Could you write out all of the data again, word for word?

──────── DATA FOR REVIEW

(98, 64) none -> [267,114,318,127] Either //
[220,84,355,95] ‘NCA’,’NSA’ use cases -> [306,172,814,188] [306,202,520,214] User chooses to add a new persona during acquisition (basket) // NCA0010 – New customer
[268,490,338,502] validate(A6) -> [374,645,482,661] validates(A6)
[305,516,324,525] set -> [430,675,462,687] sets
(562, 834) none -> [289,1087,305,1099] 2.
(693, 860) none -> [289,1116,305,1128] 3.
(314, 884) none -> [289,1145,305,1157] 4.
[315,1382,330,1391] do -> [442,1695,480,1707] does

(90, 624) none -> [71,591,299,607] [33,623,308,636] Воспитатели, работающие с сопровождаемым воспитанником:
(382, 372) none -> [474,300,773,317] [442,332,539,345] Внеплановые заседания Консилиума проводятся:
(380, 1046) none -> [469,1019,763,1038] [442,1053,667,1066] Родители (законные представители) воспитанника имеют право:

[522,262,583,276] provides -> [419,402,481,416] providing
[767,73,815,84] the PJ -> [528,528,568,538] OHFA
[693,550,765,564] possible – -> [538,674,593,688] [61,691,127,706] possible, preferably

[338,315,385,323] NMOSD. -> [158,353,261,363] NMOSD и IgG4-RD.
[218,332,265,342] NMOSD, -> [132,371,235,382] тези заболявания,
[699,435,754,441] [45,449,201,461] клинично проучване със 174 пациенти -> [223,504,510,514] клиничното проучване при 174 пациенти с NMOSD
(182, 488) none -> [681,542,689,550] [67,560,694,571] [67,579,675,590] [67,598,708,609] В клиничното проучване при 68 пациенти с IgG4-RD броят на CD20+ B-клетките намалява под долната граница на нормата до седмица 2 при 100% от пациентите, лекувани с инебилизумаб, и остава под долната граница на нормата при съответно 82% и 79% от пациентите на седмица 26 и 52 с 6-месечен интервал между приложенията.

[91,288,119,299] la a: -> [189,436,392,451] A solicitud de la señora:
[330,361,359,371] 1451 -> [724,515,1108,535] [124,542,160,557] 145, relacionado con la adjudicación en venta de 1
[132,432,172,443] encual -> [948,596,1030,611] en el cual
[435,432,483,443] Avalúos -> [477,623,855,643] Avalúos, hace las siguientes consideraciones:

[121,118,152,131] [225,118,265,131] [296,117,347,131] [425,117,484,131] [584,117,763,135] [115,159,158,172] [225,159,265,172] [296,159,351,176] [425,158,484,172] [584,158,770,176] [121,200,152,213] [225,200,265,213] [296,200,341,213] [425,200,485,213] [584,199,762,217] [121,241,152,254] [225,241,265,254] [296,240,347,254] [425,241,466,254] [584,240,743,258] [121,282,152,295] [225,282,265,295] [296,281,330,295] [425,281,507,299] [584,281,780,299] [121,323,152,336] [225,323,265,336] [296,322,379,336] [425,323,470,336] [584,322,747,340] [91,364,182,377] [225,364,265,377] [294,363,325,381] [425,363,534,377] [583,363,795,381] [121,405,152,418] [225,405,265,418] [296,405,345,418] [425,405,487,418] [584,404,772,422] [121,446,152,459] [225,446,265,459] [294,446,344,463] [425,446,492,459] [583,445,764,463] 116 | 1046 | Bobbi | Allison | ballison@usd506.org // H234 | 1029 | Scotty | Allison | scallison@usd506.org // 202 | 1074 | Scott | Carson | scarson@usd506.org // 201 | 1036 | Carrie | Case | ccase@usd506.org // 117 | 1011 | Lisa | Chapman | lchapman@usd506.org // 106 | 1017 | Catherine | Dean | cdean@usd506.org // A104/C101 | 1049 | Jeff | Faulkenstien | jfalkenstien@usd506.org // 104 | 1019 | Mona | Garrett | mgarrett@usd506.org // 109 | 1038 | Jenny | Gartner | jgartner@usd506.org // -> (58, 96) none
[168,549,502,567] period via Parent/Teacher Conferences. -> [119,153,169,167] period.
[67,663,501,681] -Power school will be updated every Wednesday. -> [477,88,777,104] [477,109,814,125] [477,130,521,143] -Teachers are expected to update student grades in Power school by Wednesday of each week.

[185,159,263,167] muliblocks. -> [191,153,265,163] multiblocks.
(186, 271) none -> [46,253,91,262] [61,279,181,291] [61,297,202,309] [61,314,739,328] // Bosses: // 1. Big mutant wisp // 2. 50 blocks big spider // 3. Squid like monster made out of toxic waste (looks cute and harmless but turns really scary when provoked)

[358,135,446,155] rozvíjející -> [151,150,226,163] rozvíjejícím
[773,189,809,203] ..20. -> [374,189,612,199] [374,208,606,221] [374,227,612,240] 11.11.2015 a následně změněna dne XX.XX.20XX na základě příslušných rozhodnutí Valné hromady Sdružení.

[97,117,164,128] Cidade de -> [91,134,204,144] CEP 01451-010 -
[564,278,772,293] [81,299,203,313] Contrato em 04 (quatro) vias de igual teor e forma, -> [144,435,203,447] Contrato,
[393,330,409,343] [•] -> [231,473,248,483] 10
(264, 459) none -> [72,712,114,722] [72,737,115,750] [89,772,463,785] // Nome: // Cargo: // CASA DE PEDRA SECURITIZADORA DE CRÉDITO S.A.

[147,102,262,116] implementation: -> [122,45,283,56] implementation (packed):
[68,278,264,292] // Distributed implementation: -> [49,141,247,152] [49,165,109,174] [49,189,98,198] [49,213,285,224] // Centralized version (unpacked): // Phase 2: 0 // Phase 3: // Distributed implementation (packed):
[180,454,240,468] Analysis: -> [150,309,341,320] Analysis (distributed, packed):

────────────────

- **ANSWER FOR THE TASK**
(98, 64) none -> [267,114,318,127] Either //
[220,84,355,95] ‘NCA’,’NSA’ use cases -> [306,172,814,188] [306,202,520,214] User chooses to add a new persona during acquisition (basket) // NCA0010 – New customer
[268,490,338,502] validate(A6) -> [374,645,482,661] validates(A6)
[305,516,324,525] set -> [430,675,462,687] sets
(562, 834) none -> [289,1087,305,1099] 2.
(693, 860) none -> [289,1116,305,1128] 3.
(314, 884) none -> [289,1145,305,1157] 4.
[315,1382,330,1391] do -> [442,1695,480,1707] does

(90, 624) none -> [71,591,299,607] [33,623,308,636] Воспитатели, работающие с сопровождаемым воспитанником:
(382, 372) none -> [474,300,773,317] [442,332,539,345] Внеплановые заседания Консилиума проводятся:
(380, 1046) none -> [469,1019,763,1038] [442,1053,667,1066] Родители (законные представители) воспитанника имеют право:

[522,262,583,276] provides -> [419,402,481,416] providing
[767,73,815,84] the PJ -> [528,528,568,538] OHFA
[693,550,765,564] possible – -> [538,674,593,688] [61,691,127,706] possible, preferably

[338,315,385,323] NMOSD. -> [158,353,261,363] NMOSD и IgG4-RD.
[218,332,265,342] NMOSD, -> [132,371,235,382] тези заболявания,
[699,435,754,441] [45,449,201,461] клинично проучване със 174 пациенти -> [223,504,510,514] клиничното проучване при 174 пациенти с NMOSD
(182, 488) none -> [681,542,689,550] [67,560,694,571] [67,579,675,590] [67,598,708,609] В клиничното проучване при 68 пациенти с IgG4-RD броят на CD20+ B-клетките намалява под долната граница на нормата до седмица 2 при 100% от пациентите, лекувани с инебилизумаб, и остава под долната граница на нормата при съответно 82% и 79% от пациентите на седмица 26 и 52 с 6-месечен интервал между приложенията.

[91,288,119,299] la a: -> [189,436,392,451] A solicitud de la señora:
[330,361,359,371] 1451 -> [724,515,1108,535] [124,542,160,557] 145, relacionado con la adjudicación en venta de 1
[132,432,172,443] encual -> [948,596,1030,611] en el cual
[435,432,483,443] Avalúos -> [477,623,855,643] Avalúos, hace las siguientes consideraciones:

[121,118,152,131] [225,118,265,131] [296,117,347,131] [425,117,484,131] [584,117,763,135] [115,159,158,172] [225,159,265,172] [296,159,351,176] [425,158,484,172] [584,158,770,176] [121,200,152,213] [225,200,265,213] [296,200,341,213] [425,200,485,213] [584,199,762,217] [121,241,152,254] [225,241,265,254] [296,240,347,254] [425,241,466,254] [584,240,743,258] [121,282,152,295] [225,282,265,295] [296,281,330,295] [425,281,507,299] [584,281,780,299] [121,323,152,336] [225,323,265,336] [296,322,379,336] [425,323,470,336] [584,322,747,340] [91,364,182,377] [225,364,265,377] [294,363,325,381] [425,363,534,377] [583,363,795,381] [121,405,152,418] [225,405,265,418] [296,405,345,418] [425,405,487,418] [584,404,772,422] [121,446,152,459] [225,446,265,459] [294,446,344,463] [425,446,492,459] [583,445,764,463] 116 | 1046 | Bobbi | Allison | ballison@usd506.org // H234 | 1029 | Scotty | Allison | scallison@usd506.org // 202 | 1074 | Scott | Carson | scarson@usd506.org // 201 | 1036 | Carrie | Case | ccase@usd506.org // 117 | 1011 | Lisa | Chapman | lchapman@usd506.org // 106 | 1017 | Catherine | Dean | cdean@usd506.org // A104/C101 | 1049 | Jeff | Faulkenstien | jfalkenstien@usd506.org // 104 | 1019 | Mona | Garrett | mgarrett@usd506.org // 109 | 1038 | Jenny | Gartner | jgartner@usd506.org // -> (58, 96) none
[168,549,502,567] period via Parent/Teacher Conferences. -> [119,153,169,167] period.
[67,663,501,681] -Power school will be updated every Wednesday. -> [477,88,777,104] [477,109,814,125] [477,130,521,143] -Teachers are expected to update student grades in Power school by Wednesday of each week.

[185,159,263,167] muliblocks. -> [191,153,265,163] multiblocks.
(186, 271) none -> [46,253,91,262] [61,279,181,291] [61,297,202,309] [61,314,739,328] // Bosses: // 1. Big mutant wisp // 2. 50 blocks big spider // 3. Squid like monster made out of toxic waste (looks cute and harmless but turns really scary when provoked)

[358,135,446,155] rozvíjející -> [151,150,226,163] rozvíjejícím
[773,189,809,203] ..20. -> [374,189,612,199] [374,208,606,221] [374,227,612,240] 11.11.2015 a následně změněna dne XX.XX.20XX na základě příslušných rozhodnutí Valné hromady Sdružení.

[97,117,164,128] Cidade de -> [91,134,204,144] CEP 01451-010 -
[564,278,772,293] [81,299,203,313] Contrato em 04 (quatro) vias de igual teor e forma, -> [144,435,203,447] Contrato,
[393,330,409,343] [•] -> [231,473,248,483] 10
(264, 459) none -> [72,712,114,722] [72,737,115,750] [89,772,463,785] // Nome: // Cargo: // CASA DE PEDRA SECURITIZADORA DE CRÉDITO S.A.

[147,102,262,116] implementation: -> [122,45,283,56] implementation (packed):
[68,278,264,292] // Distributed implementation: -> [49,141,247,152] [49,165,109,174] [49,189,98,198] [49,213,285,224] // Centralized version (unpacked): // Phase 2: 0 // Phase 3: // Distributed implementation (packed):
[180,454,240,468] Analysis: -> [150,309,341,320] Analysis (distributed, packed):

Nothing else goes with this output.